Wade was initially included in the 1997 game GoldenEye but after Rare realised that they did not have the licensing to use the likeness of Baker, Wade was cut from physically appearing in the game.
Gallery[]
Quotes[]
- "Who are you, the weather man? Well, look what we have here, another stiff-ass Brit: Your secret codes and your passwords. Soon, you people are gonna learn to drop it."
- ― Jack Wade to James Bond.
- "Alright, April's a Spring month, but here in St. Petersberg we're freezing our butts off. Isn't that enough for Government work?"
- ― Jack Wade to James Bond.
- "Say Bond, do you do any gardening?"
- ― Jack Wade to James Bond.
- "So you're probably looking for a dish the size of a Football field. Doesn't exist. You can't light a cigar in Cuba without us seeing it."

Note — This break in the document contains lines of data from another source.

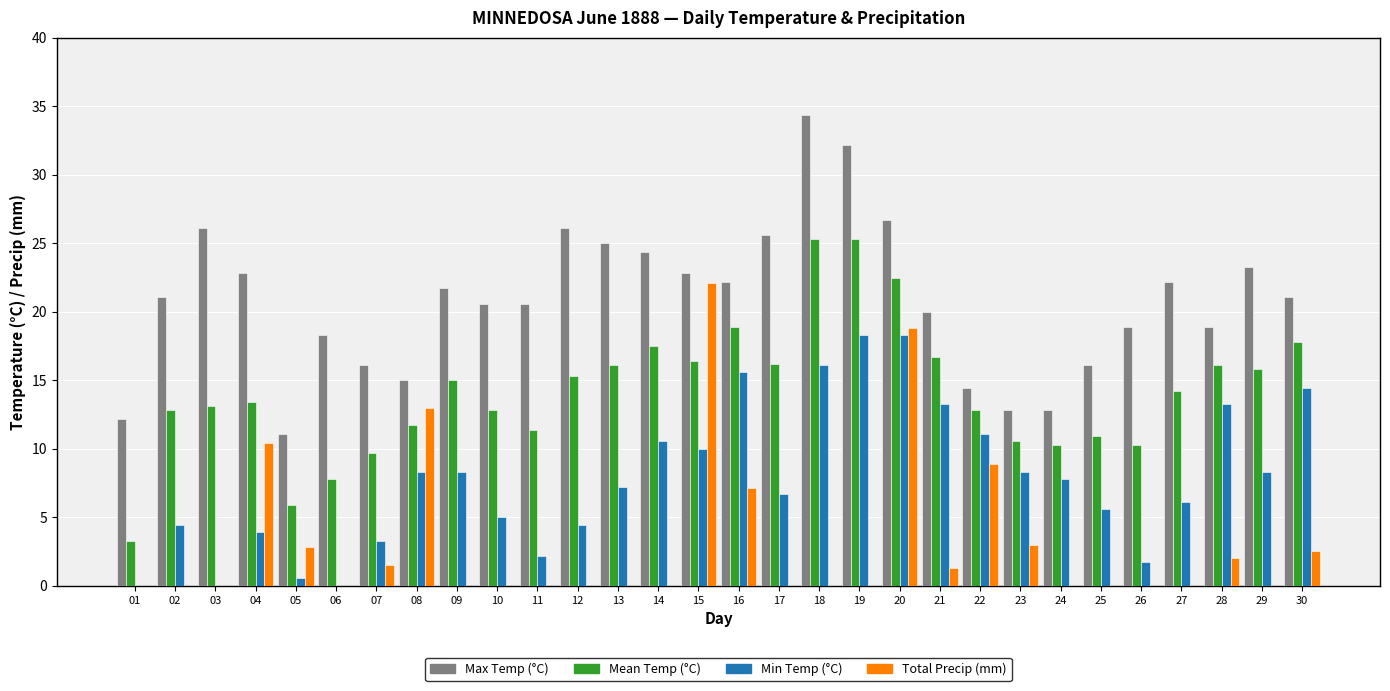

Rank the series by their maximum value, from lowest to highest.

Min Temp (°C), Total Precip (mm), Mean Temp (°C), Max Temp (°C)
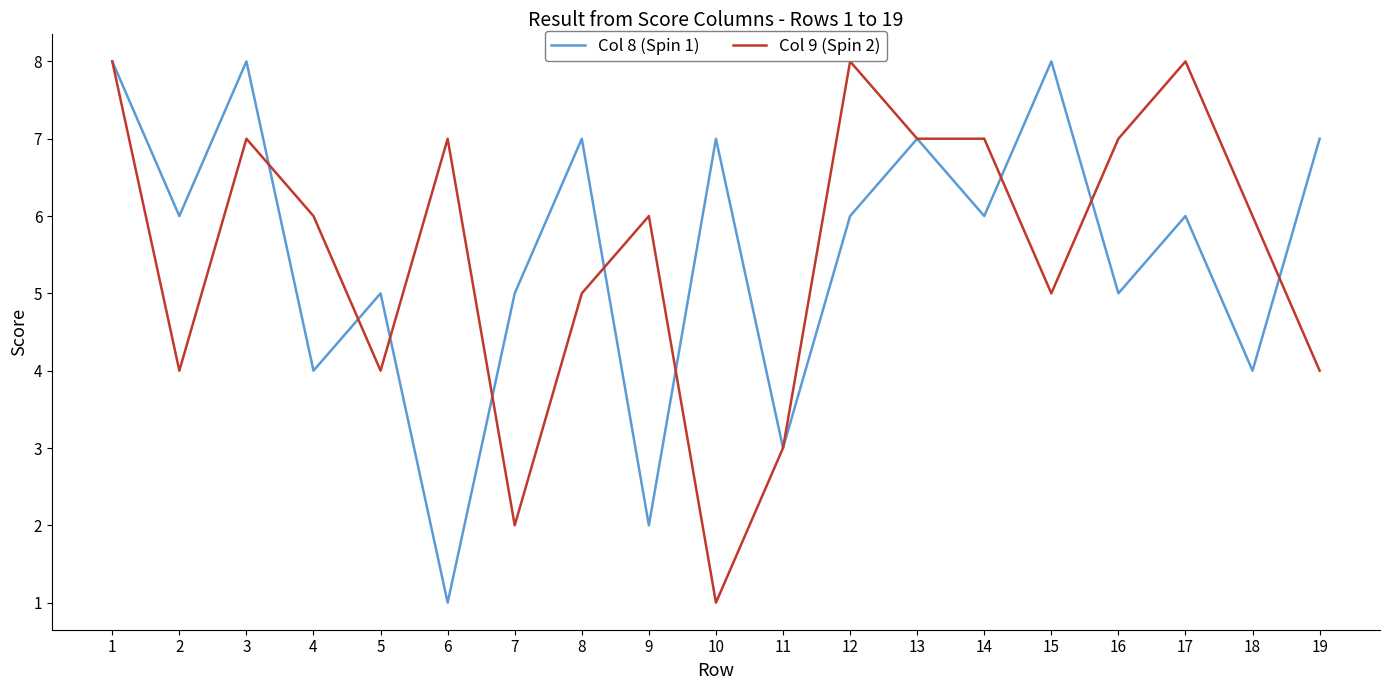

Is the value of Col 9 (Spin 2) at 11 greater than the value of Col 8 (Spin 1) at 1?

No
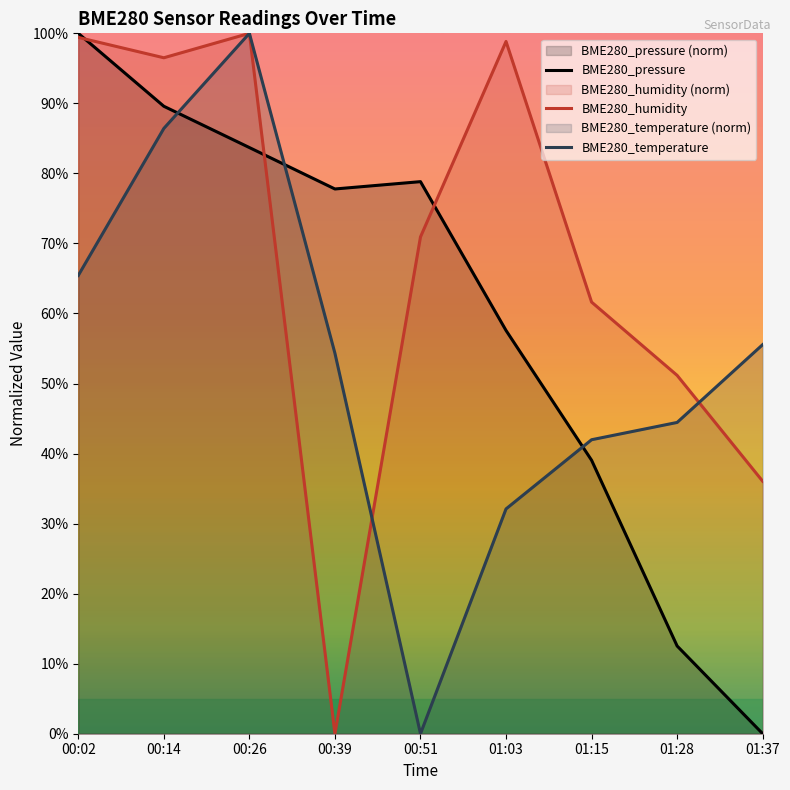

Reading left to right, what are all the values shown in this chart?

BME280_pressure: 00:02=100.0	00:14=89.6	00:26=83.7	00:39=77.8	00:51=78.8	01:03=57.6	01:15=39.0	01:28=12.5	01:37=0.0
BME280_humidity: 00:02=99.4	00:14=96.5	00:26=100.0	00:39=0.0	00:51=70.9	01:03=98.8	01:15=61.6	01:28=51.2	01:37=36.0
BME280_temperature: 00:02=65.4	00:14=86.4	00:26=100.0	00:39=54.3	00:51=0.0	01:03=32.1	01:15=42.0	01:28=44.4	01:37=55.6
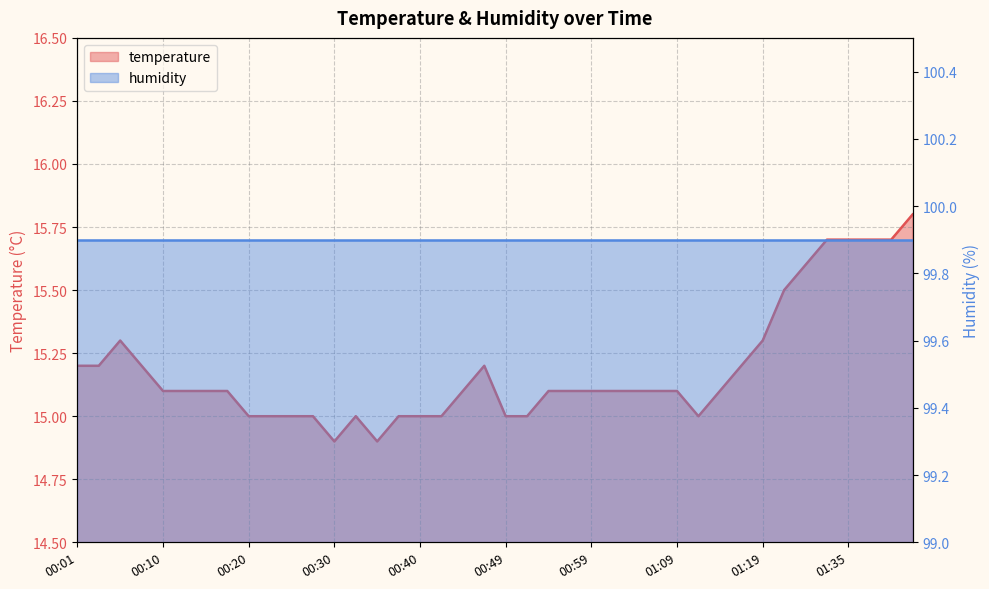

Is it true that the value at 00:15 is 21.7?

False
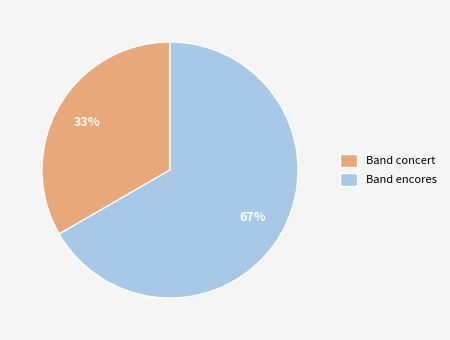

Combined, do Band encores and Band concert account for over 50%?

Yes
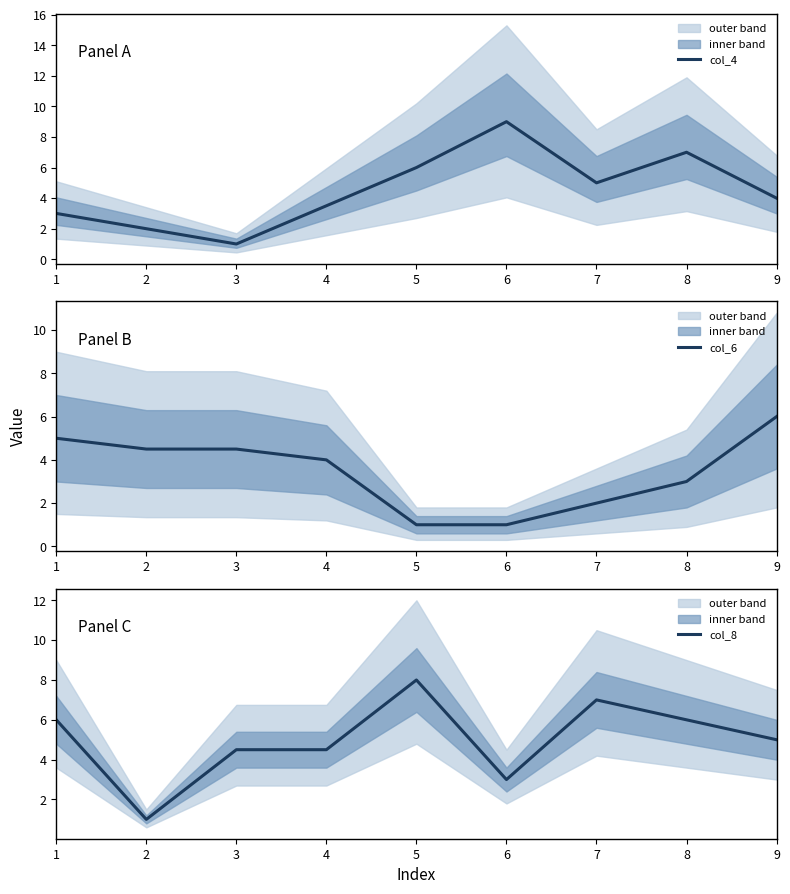

What is the difference between the highest and lowest values at 3?

3.5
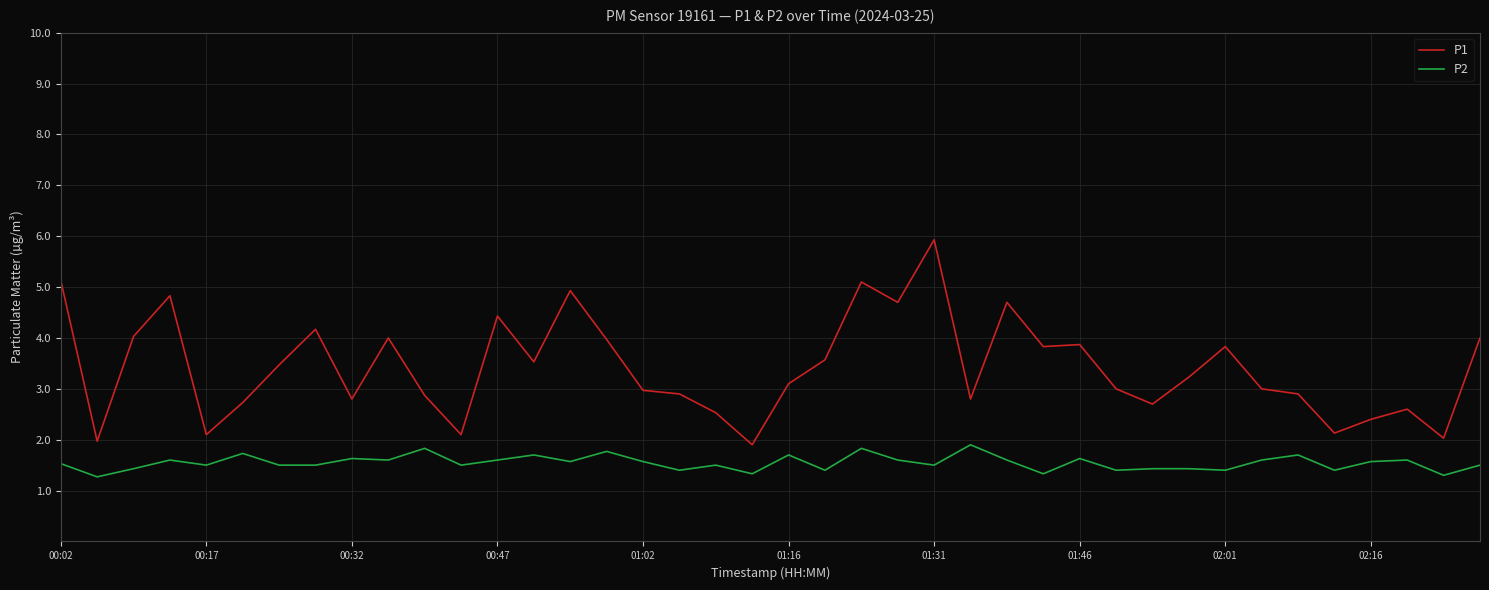

List the series in order of their overall mean, highest first.

P1, P2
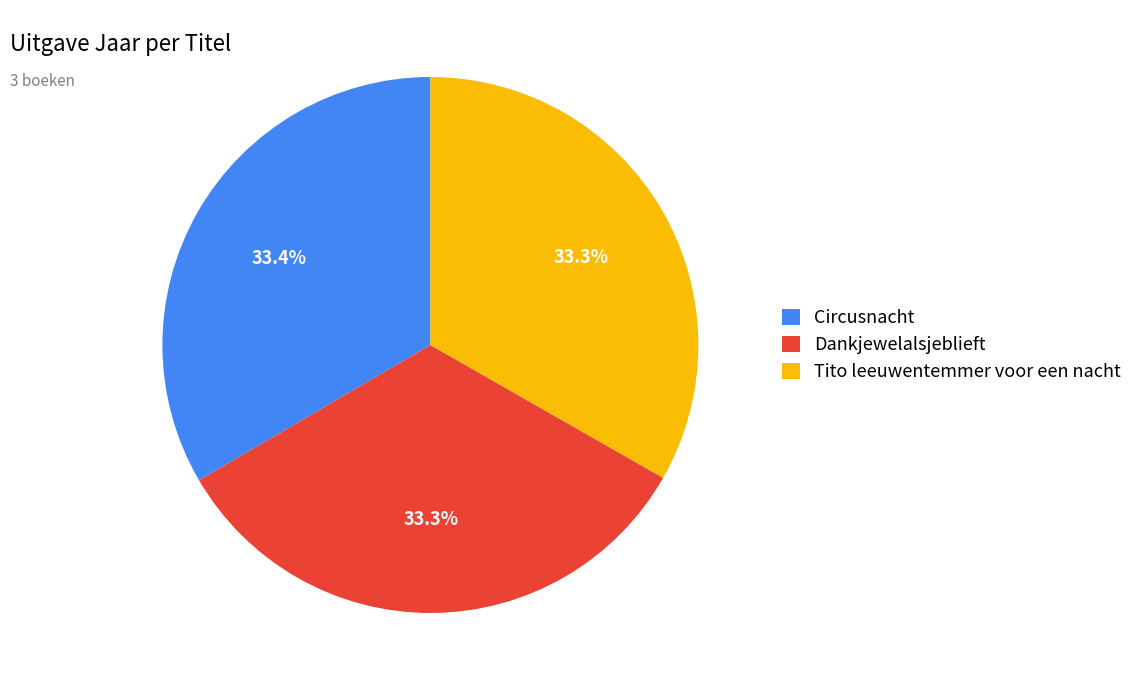

True or false: Circusnacht accounts for 27% of the total.

False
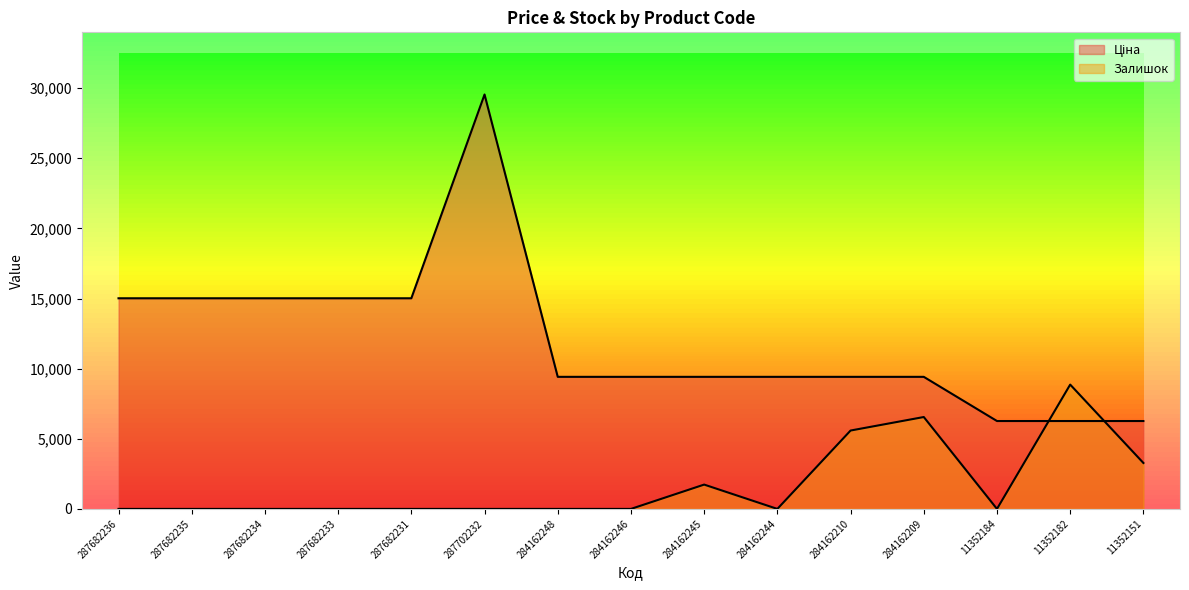

How many lines are shown in the chart?

2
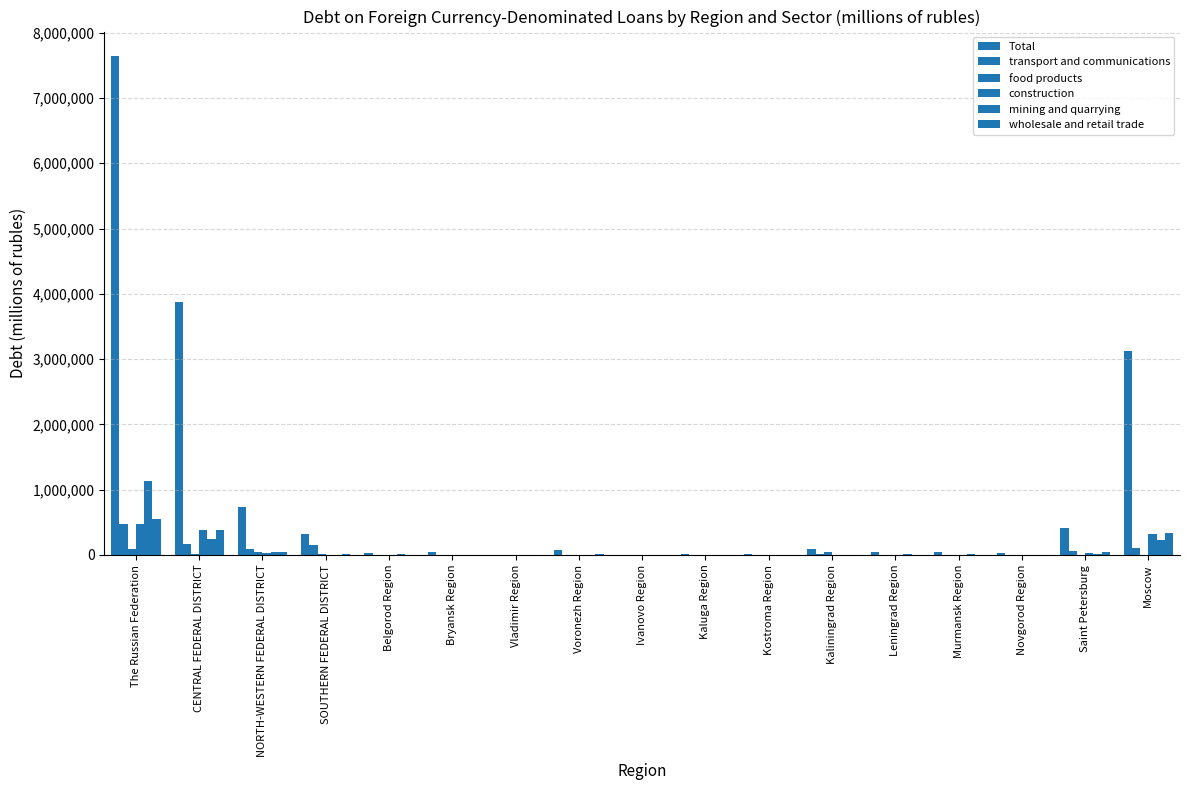

Count the number of data series in this chart.

6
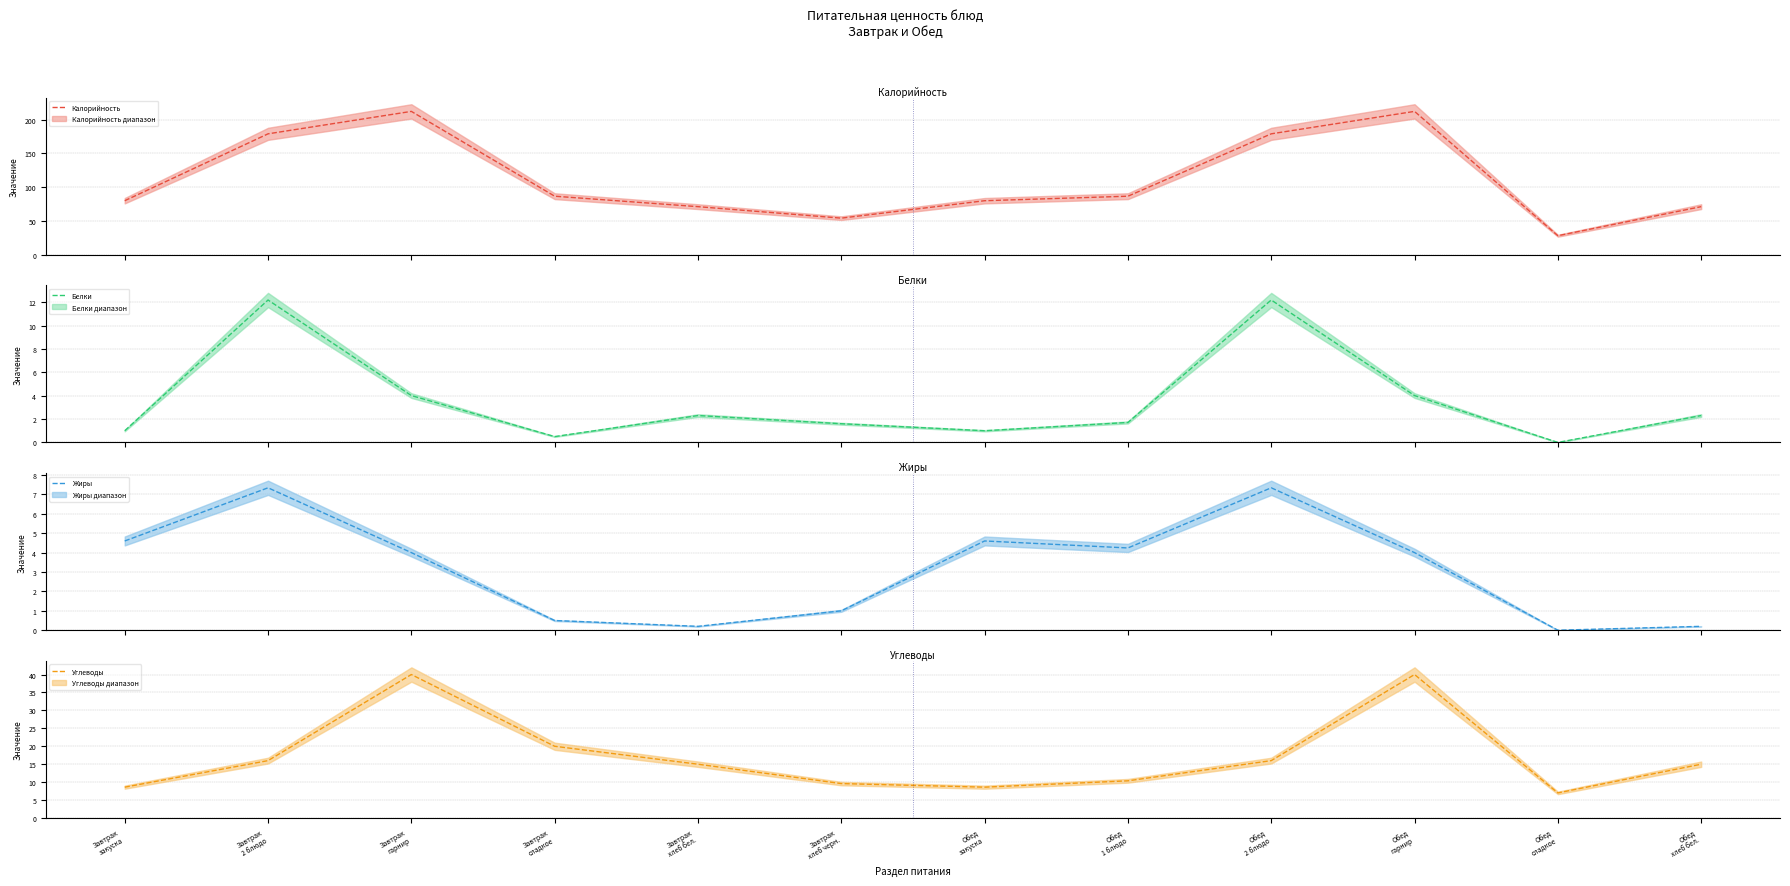

What is the total value across all series at Завтрак
2 блюдо?

214.3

- ― Jack Wade to James Bond and Natalya Simonova.
Trivia[]
- Wade's obsession with gardening and plants might be a refrence to the 1985 British television drama serial Edge of Darkness, which was directed by Martin Campbell (who directed the 1995 GoldenEye movie) and starring Joe Don Baker as an American intelligence operative. The series, besides political and espionage aspects, also features lots of emphasis on enviromentalism and vegetation, which is maybe what Wade is referring to.
References[]
- ↑ Kerry Douglas Dye (15 November 1999). His Word is Bond: An Interview With 007 Screenwriter Bruce Feirstein. LeisureSuit.net. Archived from the original on 5 December 2006. Retrieved on 12 November 2006.
- ↑ Reg Seeton and Dayna Van Buskirk. "Screenwriting Punishment with Michael France", IGN. Retrieved on 12 November 2006.